# NATGEO ; Alaskan State Troopers and a GSD



## kidkhmer (Jul 14, 2010)

I watched an episode of AST ( a reality type COPS show ) on Natgeo last night and there was an interesting scene in it which some of you might have seen. The K9 cop stops an SUV and he has his GSD with him. The GSD is in full leather harness etc but off lead and is put into a STAY DOWN . K9 Trooper is joined by another trooper and as the perp is known to be armed and dangerous, the troopers draw their guns and advance towards the rear of the truck. All the while the dog is barking incessantly and the trooper has to continually say STAY DOWN as the dog keeps half getting up, incing forward and then dropping when he repeats the command.

Now.....I know 0 about this sort of dog training but the Trooper(s) were in a pretty hairy situation and the dog was definitely taking away the K9 troopers attention momentarily on several occasions as he had to keep looking back at the dog.

When it came time to haul the guy out of the truck, one of the troopers had to holster his gun and swap to a taser and the K9 guy then grabbed the dog by the agitation handle or whatever the harness handle is called as they both went in but it looked more like he did it to stop the dog from disobeying the STAY than anything !!

Is this standard for a police dog ? I just would have thought they wold have an EXCELLENT stay and possibly shut the **** up so everyone concentrate and the perp not get riled up ?

To me it really looked like the dog was not fully under control ??

Anyone seen this episode ?


----------



## ladylaw203 (May 18, 2001)

Departments are all different and deploy the dogs differently. did not see the episode. I will have to look


----------



## JOSHUA SAMPSON (Feb 21, 2010)

most dogs do very well under standard training circumstances. How would you expect your dog to act if they were say, completing a Schutzhund trial but there were people distracting your attention from controling your dog and they were agitating your dog and attempting to get your dog to fail his schutzhund trial while it was being cunducted. police and protection k9 is very different from standard obedience and Schutzhund.


----------



## Rerun (Feb 27, 2006)

FYI that was a Malinois


----------



## Jax's Mom (Apr 2, 2010)

I've learned that real life working dogs are not at all what I'd expect them to be... Kind of disappointing but reaffirming at the same time.


----------



## wilbanks17 (Feb 11, 2011)

Yes, I saw this episode. It was a Malanois for sure. And yes, the dog was not well trained at all. He should not have even had the dog out. He should have left it in the vehicle, and called it if needed. Poor handling and a very untrained K9. JMO


----------



## Lilie (Feb 3, 2010)

Knowing nothing at all about K9 dogs....I would have thought that the sound of a large barking dog would be a deterant to the perps. They would want to obey the officers to a 't' ...to avoid creating a situation where the dog might misunderstand their body movement.


----------



## kidkhmer (Jul 14, 2010)

Ah I thought maybe malinois but I only know the breed from teading about them here ! I have never seen one before but when I saw that dark chest fur aNd face I thought "hmmmm malinois ? " YAY me !


----------



## kidkhmer (Jul 14, 2010)

Lilie said:


> Knowing nothing at all about K9 dogs....I would have thought that the sound of a large barking dog would be a deterant to the perps. They would want to obey the officers to a 't' ...to avoid creating a situation where the dog might misunderstand their body movement.
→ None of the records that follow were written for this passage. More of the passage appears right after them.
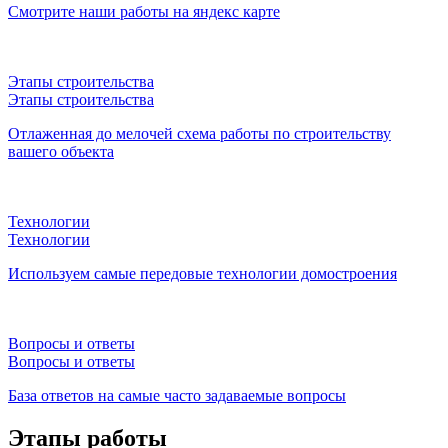
Смотрите наши работы на яндекс карте
Этапы строительства
Этапы строительства
Отлаженная до мелочей схема работы по строительству
вашего объекта
Технологии
Технологии
Используем самые передовые технологии домостроения
Вопросы и ответы
Вопросы и ответы
База ответов на самые часто задаваемые вопросы
Этапы работы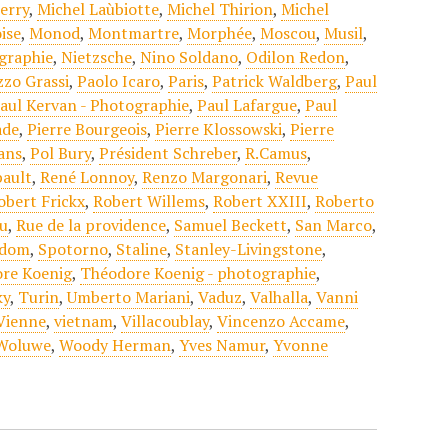
erry
,
Michel Laùbiotte
,
Michel Thirion
,
Michel
ise
,
Monod
,
Montmartre
,
Morphée
,
Moscou
,
Musil
,
ographie
,
Nietzsche
,
Nino Soldano
,
Odilon Redon
,
zzo Grassi
,
Paolo Icaro
,
Paris
,
Patrick Waldberg
,
Paul
aul Kervan - Photographie
,
Paul Lafargue
,
Paul
ade
,
Pierre Bourgeois
,
Pierre Klossowski
,
Pierre
ans
,
Pol Bury
,
Président Schreber
,
R.Camus
,
bault
,
René Lonnoy
,
Renzo Margonari
,
Revue
obert Frickx
,
Robert Willems
,
Robert XXIII
,
Roberto
u
,
Rue de la providence
,
Samuel Beckett
,
San Marco
,
odom
,
Spotorno
,
Staline
,
Stanley-Livingstone
,
re Koenig
,
Théodore Koenig - photographie
,
ky
,
Turin
,
Umberto Mariani
,
Vaduz
,
Valhalla
,
Vanni
Vienne
,
vietnam
,
Villacoublay
,
Vincenzo Accame
,
Woluwe
,
Woody Herman
,
Yves Namur
,
Yvonne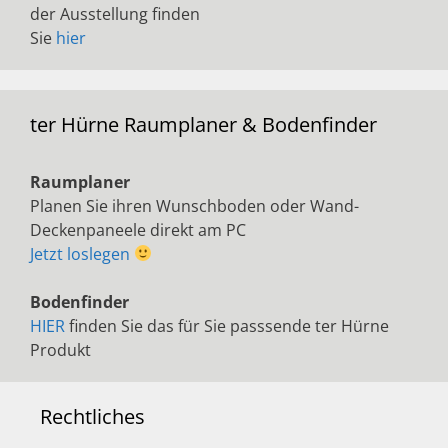
der Ausstellung finden
Sie
hier
ter Hürne Raumplaner & Bodenfinder
Raumplaner
Planen Sie ihren Wunschboden oder Wand-
Deckenpaneele direkt am PC
Jetzt loslegen
Bodenfinder
HIER
finden Sie das für Sie passsende ter Hürne
Produkt
Rechtliches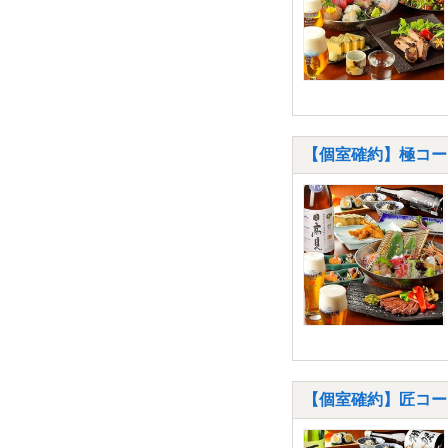
【個室確約】極コー
【個室確約】匠コー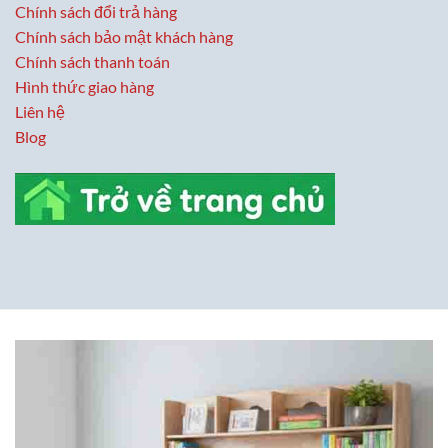
Chính sách đổi trả hàng
Chính sách bảo mật khách hàng
Chính sách thanh toán
Hình thức giao hàng
Liên hệ
Blog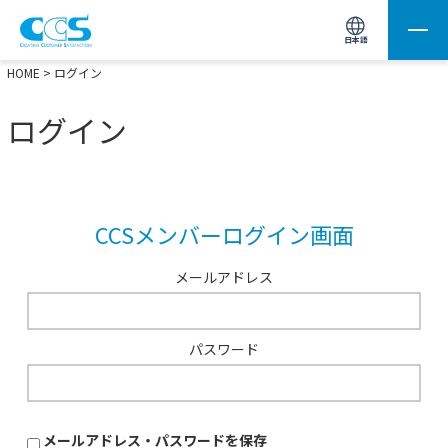
画像処理用の製品検索
サイト内検索(Enterで実行)
日本語
HOME
> ログイン
ログイン
CCSメンバーログイン画面
メールアドレス
パスワード
メールアドレス・パスワードを保存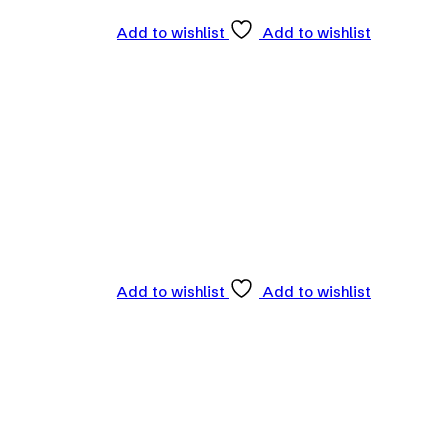
Add to wishlist
Add to wishlist
Add to wishlist
Add to wishlist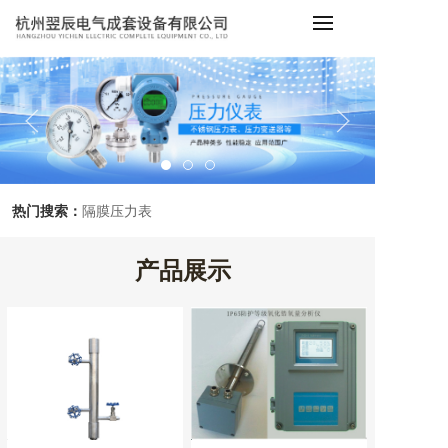
热门搜索：
隔膜压力表
产品展示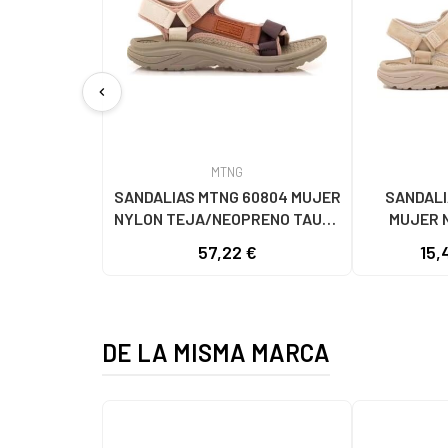
chevron_left
MTNG
SANDALIAS MTNG 60804 MUJER
SANDALI
NYLON TEJA/NEOPRENO TAUPE
MUJER 
C59615 - - NYLON TEJA -
C60056 C60
57,22 €
15,
NEOPRENE TAUPE
- NE
DE LA MISMA MARCA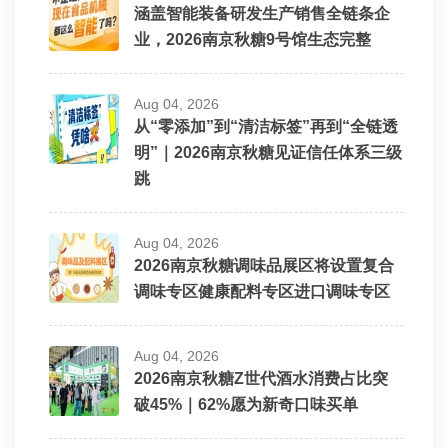
涵盖智能装备研发生产销售全链条企
业，2026南京秋糖9号馆生态完整
Aug 04, 2026
从“零添加”到“清洁标签”再到“全链透
明”｜2026南京秋糖见证信任体系三级
跳
Aug 04, 2026
2026南京秋糖调味品展区将设置复合
调味专区健康配料专区进口调味专区
Aug 04, 2026
2026南京秋糖Z世代酒水消费占比突
破45%｜62%愿为新奇口味买单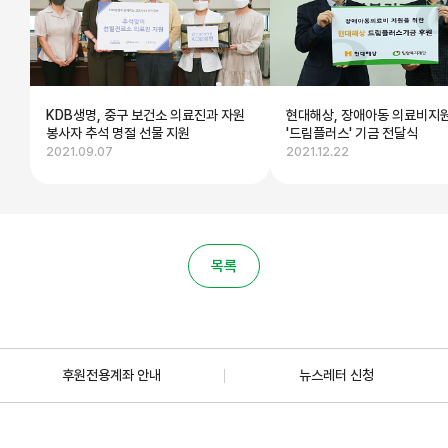
KDB생명, 중구 보건소 의료진과 자원
현대해상, 장애아동 의료비지
봉사자 추석 명절 선물 지원
'드림플러스' 기금 전달식
2021.09.07
2021.12.22
목록
후원전용계좌 안내
뉴스레터 신청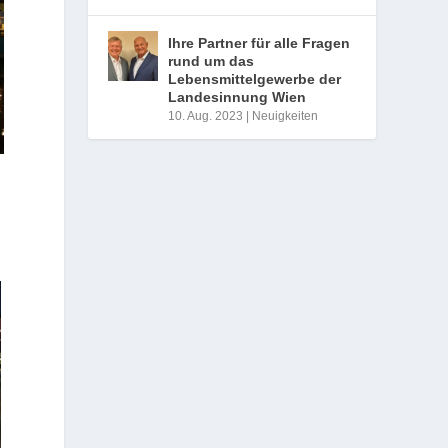
Ihre Partner für alle Fragen
rund um das
Lebensmittelgewerbe der
Landesinnung Wien
10. Aug. 2023
|
Neuigkeiten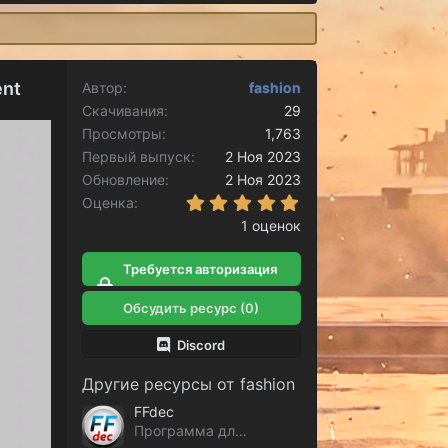
ent
Автор
fashion
Скачивания
29
Просмотры
1,763
Первый выпуск
2 Ноя 2023
Обновление
2 Ноя 2023
5.00 звёзд
Оценка
1 оценок
Требуется авторизация
для скачивания
Обсудить ресурс (0)
Discord
Другие ресурсы от fashion
FFdec
Программа для редактировани gfx файлов GTA V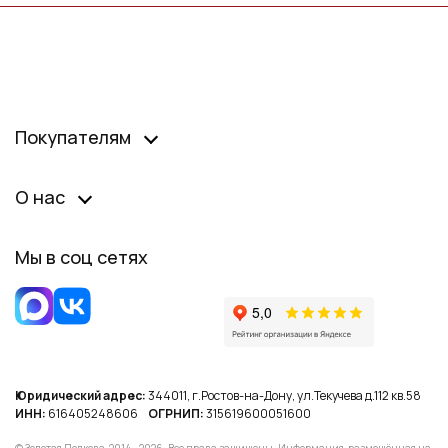
Покупателям
О нас
Мы в соц сетях
Юридический адрес:
344011, г.Ростов-на-Дону, ул.Текучева д.112 кв.58
ИНН:
616405248606
ОГРНИП:
315619600051600
© Золотая Подкова, 2014 - 2026. Все права защищены. Информация, размещённая на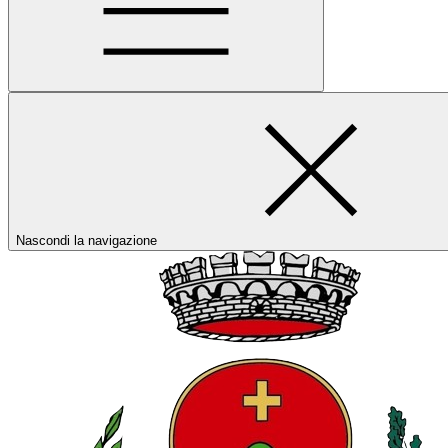
Nascondi la navigazione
This dude was inside his truck with hiS back to the cops aNd dog , had a 44 handgun in his lap , was suicidal and had someone (mother of his gf ) next to him trying to talk him out of blowing his brains out . Not sure a barking dog was helping his thought pRocess !!!


----------



## Ingrid (Aug 29, 2010)

I'm thinking being filmed for a reality TV show didn't make for a calm atmosphere either....:hammer:


----------